Community involvement is key. The importance of enabling local communities to be part of their own destiny was a key lesson emerging from the Queensland flooding events. The engineering and consulting sector in Aotearoa is an expert at facilitating community involvement alongside delivery partners.
We need planned, co-ordinated delivery models. There are several pieces to this puzzle. The recovery and rebuild following the Canterbury earthquake sequence was in part facilitated through the use of collaborative contracting models like SCIRT - the Stronger Christchurch Infrastructure Rebuild Team. Their mandate was to provide a cost-effective, efficient way to quickly get the city’s civil infrastructure back on its feet. It was a $2.2 billion, five-and-a-half-year programme, funded by central and local government, involving more than 700 individual projects across the city repairing and rebuilding water infrastructure, roads, bridges, and retaining walls.

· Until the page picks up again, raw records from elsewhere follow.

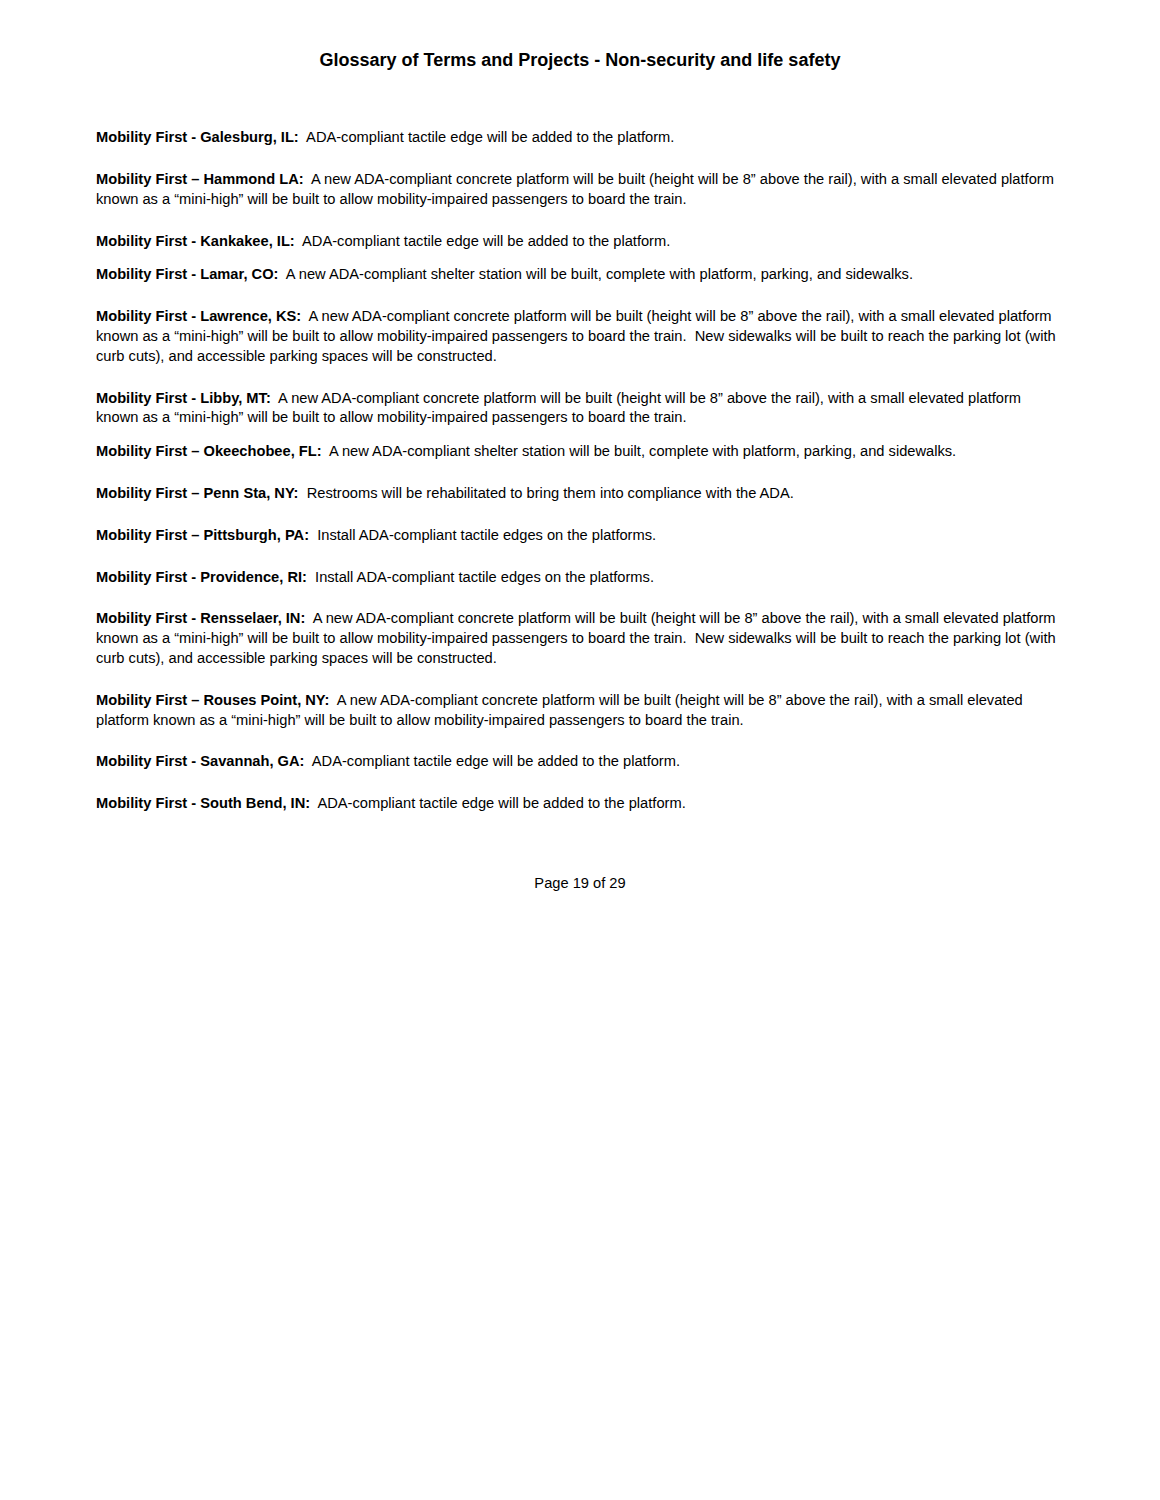Glossary of Terms and Projects - Non-security and life safety
Mobility First - Galesburg, IL: ADA-compliant tactile edge will be added to the platform.
Mobility First – Hammond LA: A new ADA-compliant concrete platform will be built (height will be 8” above the rail), with a small elevated platform known as a “mini-high” will be built to allow mobility-impaired passengers to board the train.
Mobility First - Kankakee, IL: ADA-compliant tactile edge will be added to the platform.
Mobility First - Lamar, CO: A new ADA-compliant shelter station will be built, complete with platform, parking, and sidewalks.
Mobility First - Lawrence, KS: A new ADA-compliant concrete platform will be built (height will be 8” above the rail), with a small elevated platform known as a “mini-high” will be built to allow mobility-impaired passengers to board the train. New sidewalks will be built to reach the parking lot (with curb cuts), and accessible parking spaces will be constructed.
Mobility First - Libby, MT: A new ADA-compliant concrete platform will be built (height will be 8” above the rail), with a small elevated platform known as a “mini-high” will be built to allow mobility-impaired passengers to board the train.
Mobility First – Okeechobee, FL: A new ADA-compliant shelter station will be built, complete with platform, parking, and sidewalks.
Mobility First – Penn Sta, NY: Restrooms will be rehabilitated to bring them into compliance with the ADA.
Mobility First – Pittsburgh, PA: Install ADA-compliant tactile edges on the platforms.
Mobility First - Providence, RI: Install ADA-compliant tactile edges on the platforms.
Mobility First - Rensselaer, IN: A new ADA-compliant concrete platform will be built (height will be 8” above the rail), with a small elevated platform known as a “mini-high” will be built to allow mobility-impaired passengers to board the train. New sidewalks will be built to reach the parking lot (with curb cuts), and accessible parking spaces will be constructed.
Mobility First – Rouses Point, NY: A new ADA-compliant concrete platform will be built (height will be 8” above the rail), with a small elevated platform known as a “mini-high” will be built to allow mobility-impaired passengers to board the train.
Mobility First - Savannah, GA: ADA-compliant tactile edge will be added to the platform.
Mobility First - South Bend, IN: ADA-compliant tactile edge will be added to the platform.
Page 19 of 29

This approach provided certainty around the pipeline and programme of work, so businesses could scale up for the hard mahi ahead and invest in the people and equipment needed to deliver.
We need a similar framework here; one that continues to elevate the local community in decision-making and delivery.
These planned, co-ordinated approaches will also need to consider where we can create efficiencies.
One key area where efficiency can be gained is in the procurement and contracting of service providers. Procurement can be a lengthy process. Firms put a lot of time and resources into responding to bids and negotiating contracts – time that could be better spent getting on with the work. In this case, there is plenty of work to go around.
While allowing for a level of healthy market competition, we need to look at how we can bring more efficiencies through these procurement processes so time and money aren’t needlessly wasted.
We can also learn from the experience of residential insurance claims after the Christchurch earthquakes. Nobody wants a repeat of unresolved insurance claims 10 years after the event.
Immigration settings are critical for the success of the rebuild programme.
Our sector reported more than 3000 shortages in 2021; that figure hasn’t changed.
Our borders only really opened in the latter half of last year, and we’ve seen attrition through delayed OEs and families relocating overseas.
Though our borders are open and there are immigration pathways, we need to change the perception that New Zealand is closed.
We need to provide out-of-the-box, collaborative solutions like the nextstopnz.com collaboration we led with our engineering and consulting sector and recruitment specialists, HainesAttract. The initiative pulls resources for an international requirement campaign to benefit the whole sector.
We also need to have smooth immigration processes. The new six-month visa is only good for emergency responder professionals who want to come in for a short period of immediate recovery support. Imagine you are an engineer on the other side of the world wanting to support New Zealand through the longer-term rebuild – you’ll only relocate yourself and your family if you have certainty of the pipeline of work and certainty that you can stay. The six-month visa does not give that.
We are asking for processes that enable us to be competitive in a global war for talent.
Most importantly, we need to create an environment that will work into the future as we tackle not only the recovery and rebuild from Cyclone Gabrielle, but also the considerable job of responding to our massive infrastructure deficit which has been severely tested by this event.
- Helen Davidson is chief executive of ACE New Zealand, an organisation representing more than 250 firms employing around 14,000 engineers, project managers, planners, scientists, architects, surveyors and other technical disciplines.